- _What needs to be done_
Copy the entries below word for word, leaving out the pictures.

╭─ Material supplied

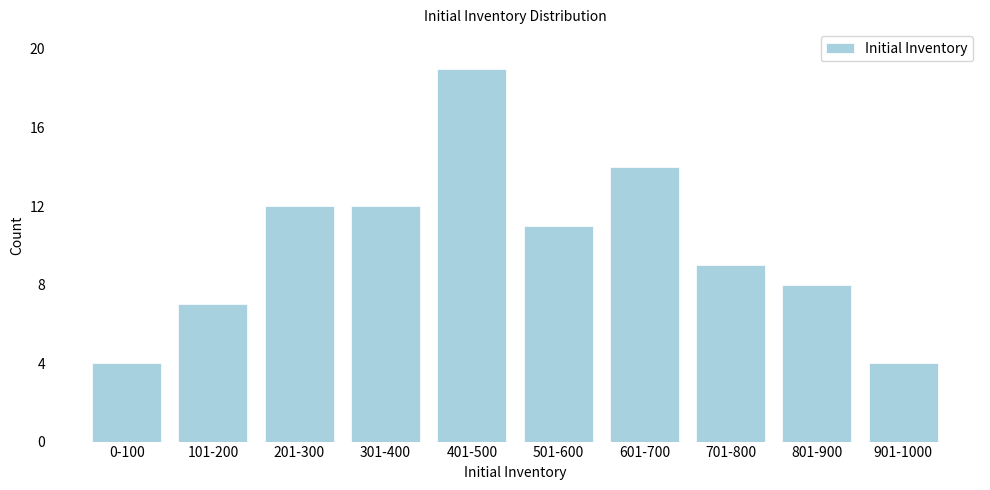

Reading left to right, transcribe all the data shown in this chart.

0-100=4	101-200=7	201-300=12	301-400=12	401-500=19	501-600=11	601-700=14	701-800=9	801-900=8	901-1000=4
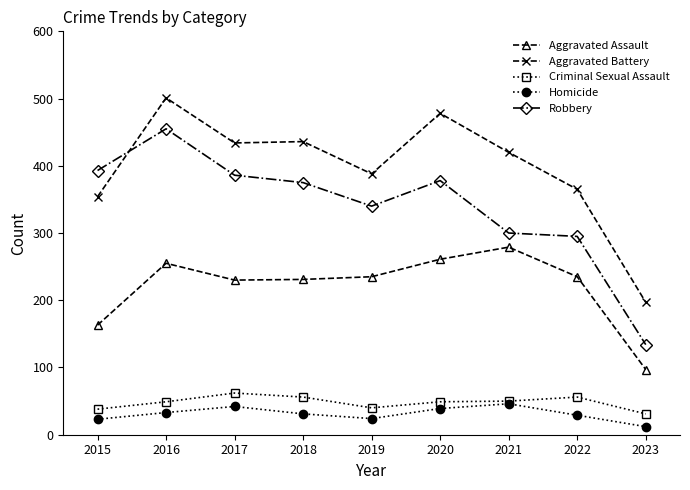

Which series changed the most between 2019 and 2020?

Aggravated Battery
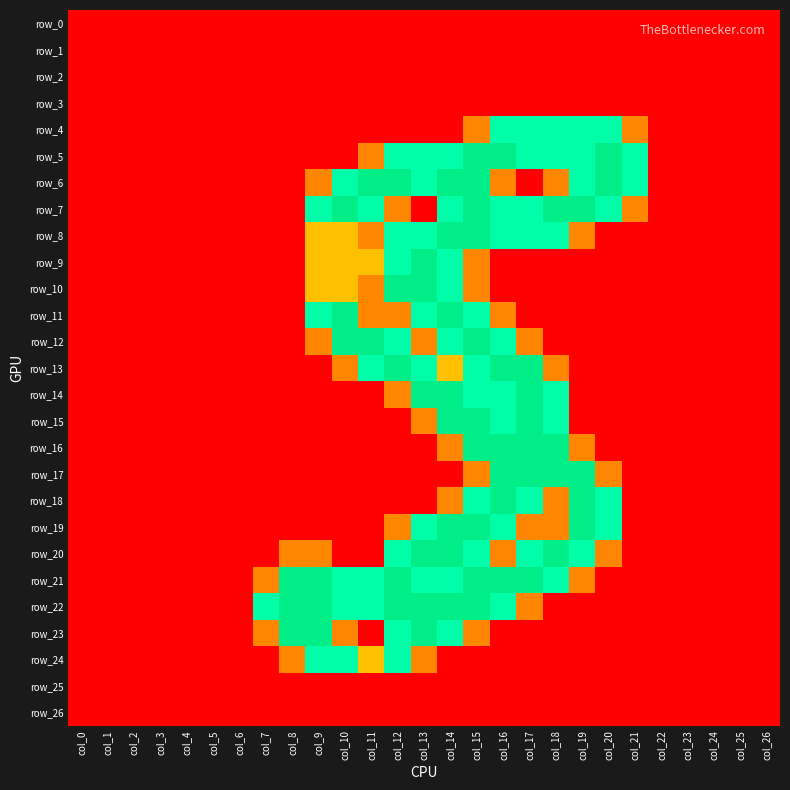

What is the total value across all series at col_14?

29.1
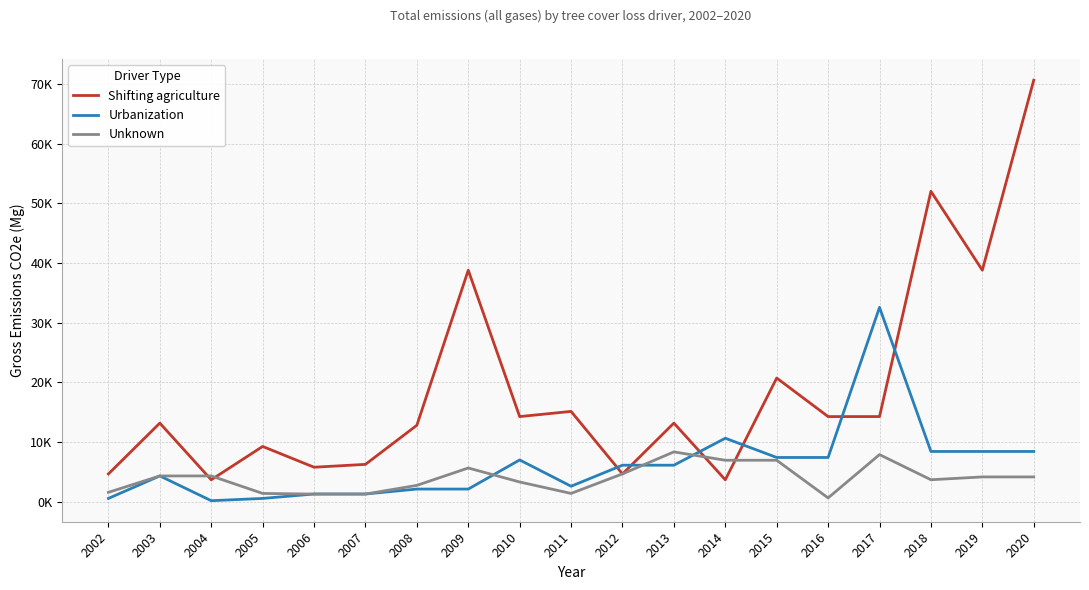

Is it true that Urbanization equals 6733.0 at 2003?

False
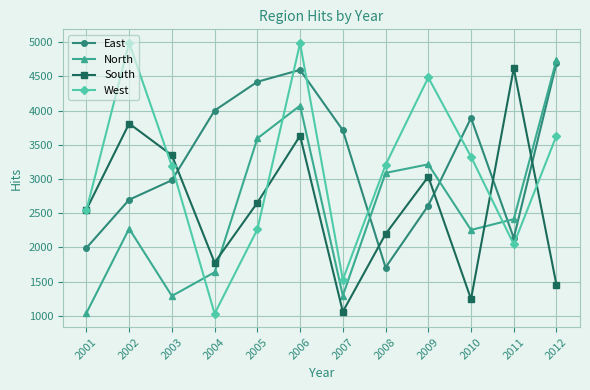

What are all the series names shown in the legend?

East, North, South, West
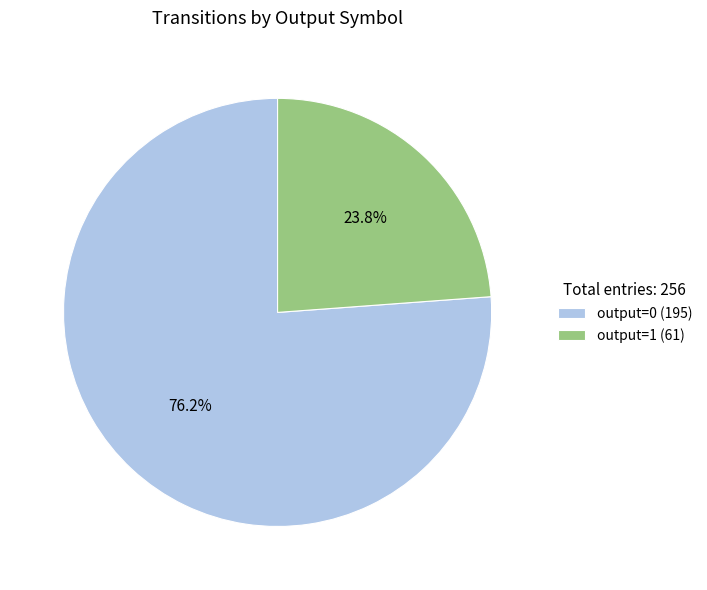

Is output=0 the majority of the pie?

Yes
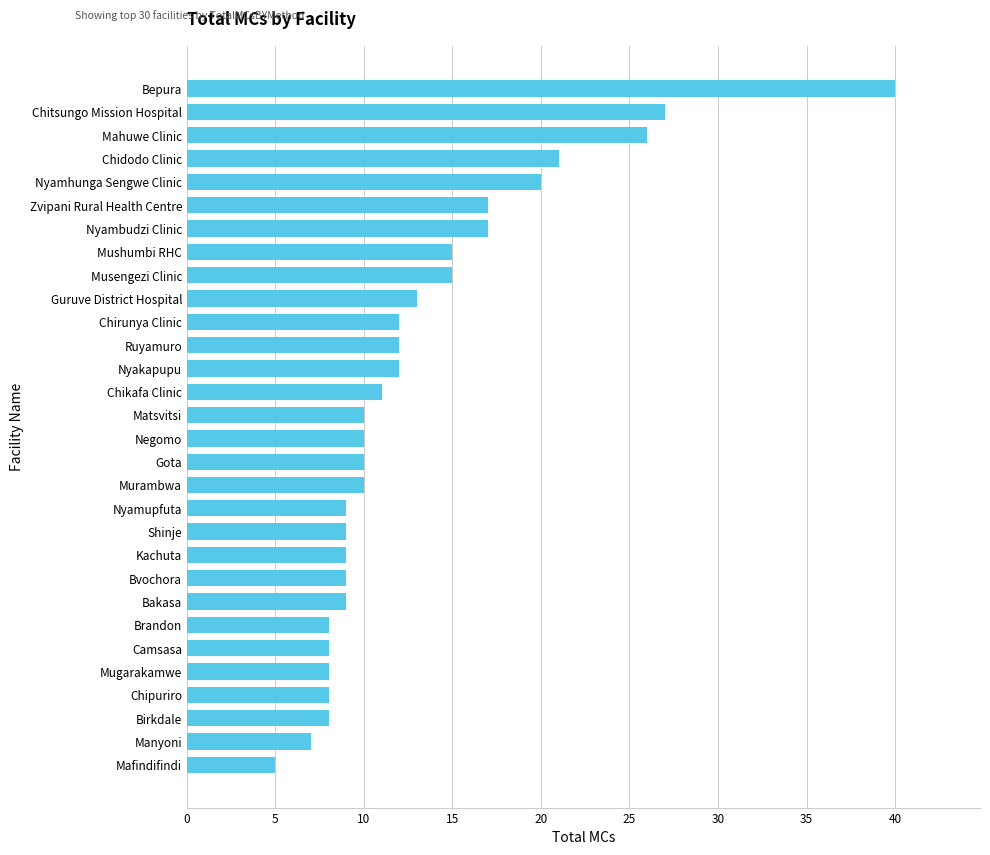

Does the chart contain stacked bars?

No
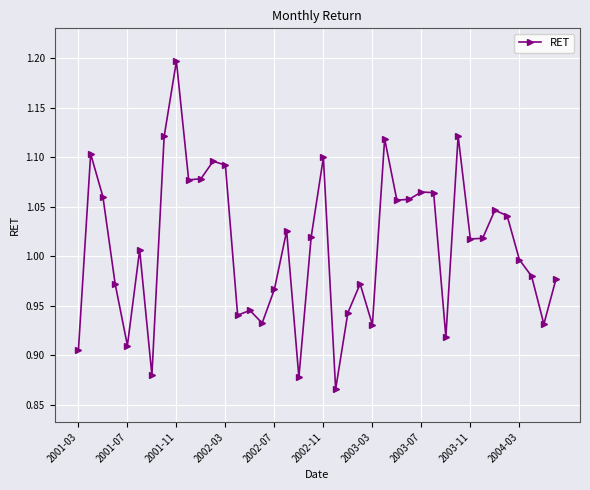

What is the sum of all values?

40.4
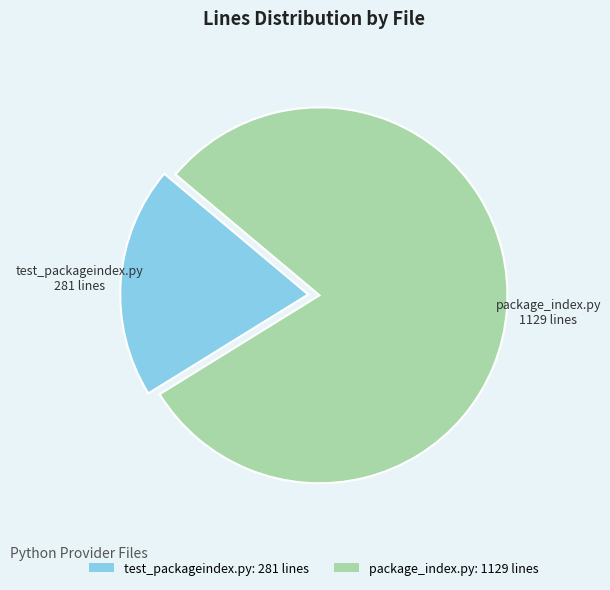

How many slices are in this pie chart?

2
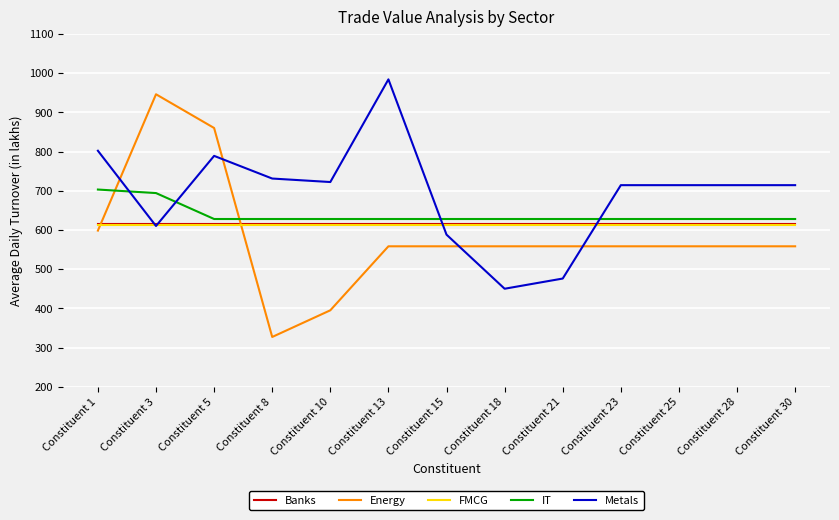

What is the smallest value displayed?

327.0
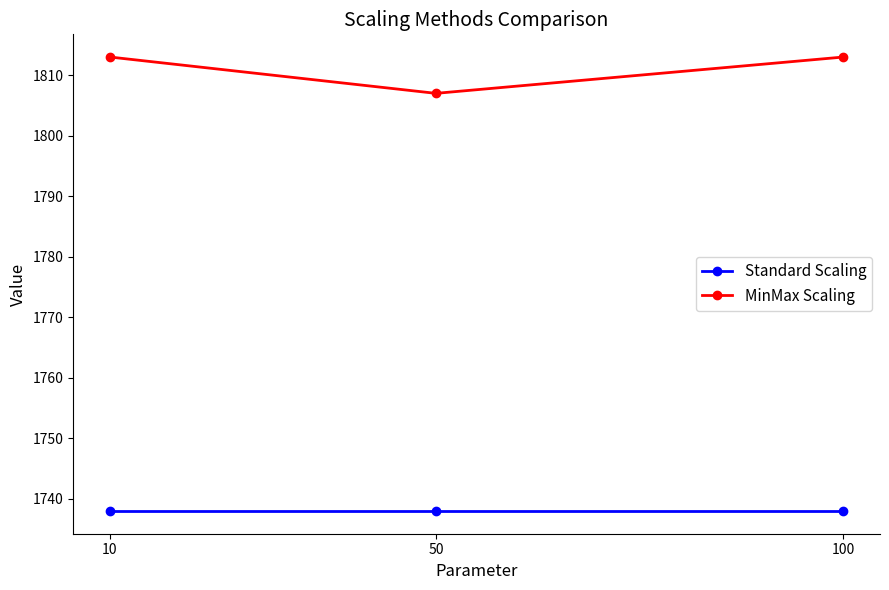

Rank the series by their average value, from highest to lowest.

MinMax Scaling, Standard Scaling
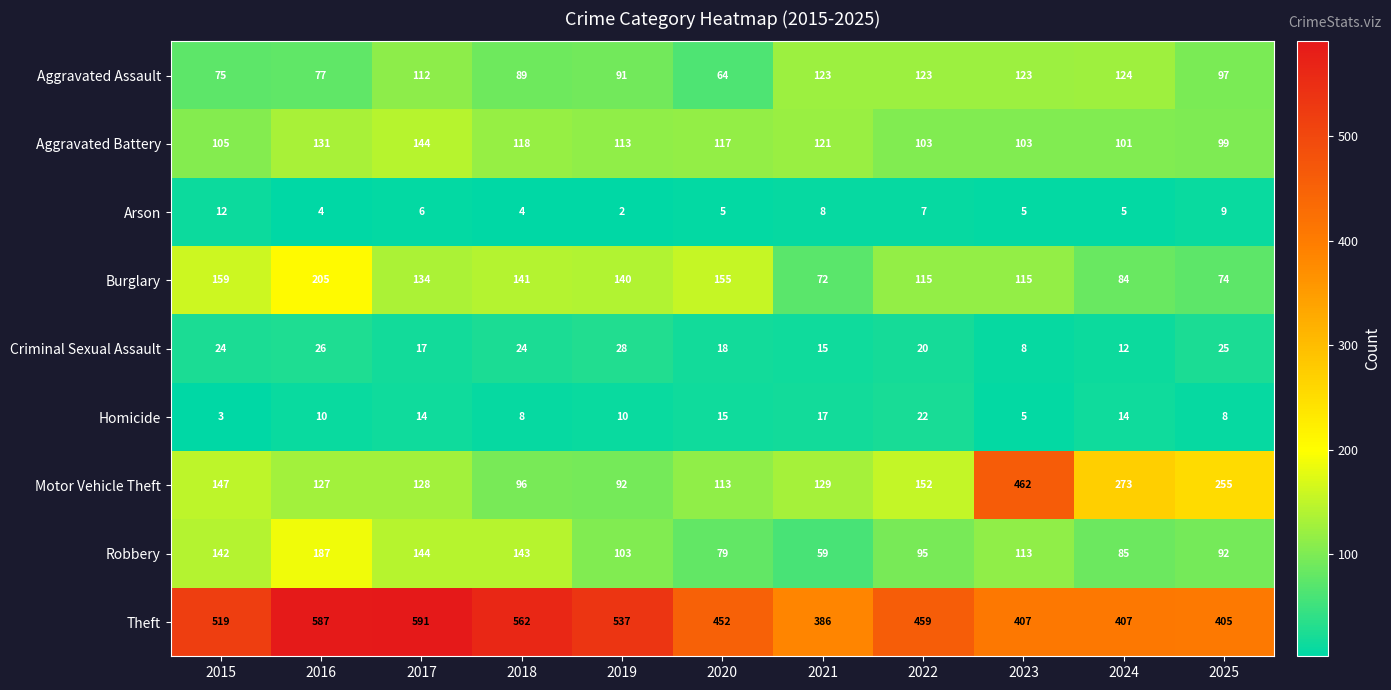

Rank the series at 2022 from highest to lowest value.

Theft, Motor Vehicle Theft, Aggravated Assault, Burglary, Aggravated Battery, Robbery, Homicide, Criminal Sexual Assault, Arson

╰─

- _Response area_
Reading left to right, transcribe all the data shown in this chart.

0-100=4	101-200=7	201-300=12	301-400=12	401-500=19	501-600=11	601-700=14	701-800=9	801-900=8	901-1000=4

Which series changed the most between 2019 and 2020?

Aggravated Battery

What is the total value across all series at col_14?

29.1

Is it true that Urbanization equals 6733.0 at 2003?

False

What are all the series names shown in the legend?

East, North, South, West

Is output=0 the majority of the pie?

Yes

Does the chart contain stacked bars?

No

What is the sum of all values?

40.4

How many slices are in this pie chart?

2

What is the smallest value displayed?

327.0

Rank the series by their average value, from highest to lowest.

MinMax Scaling, Standard Scaling

Rank the series at 2022 from highest to lowest value.

Theft, Motor Vehicle Theft, Aggravated Assault, Burglary, Aggravated Battery, Robbery, Homicide, Criminal Sexual Assault, Arson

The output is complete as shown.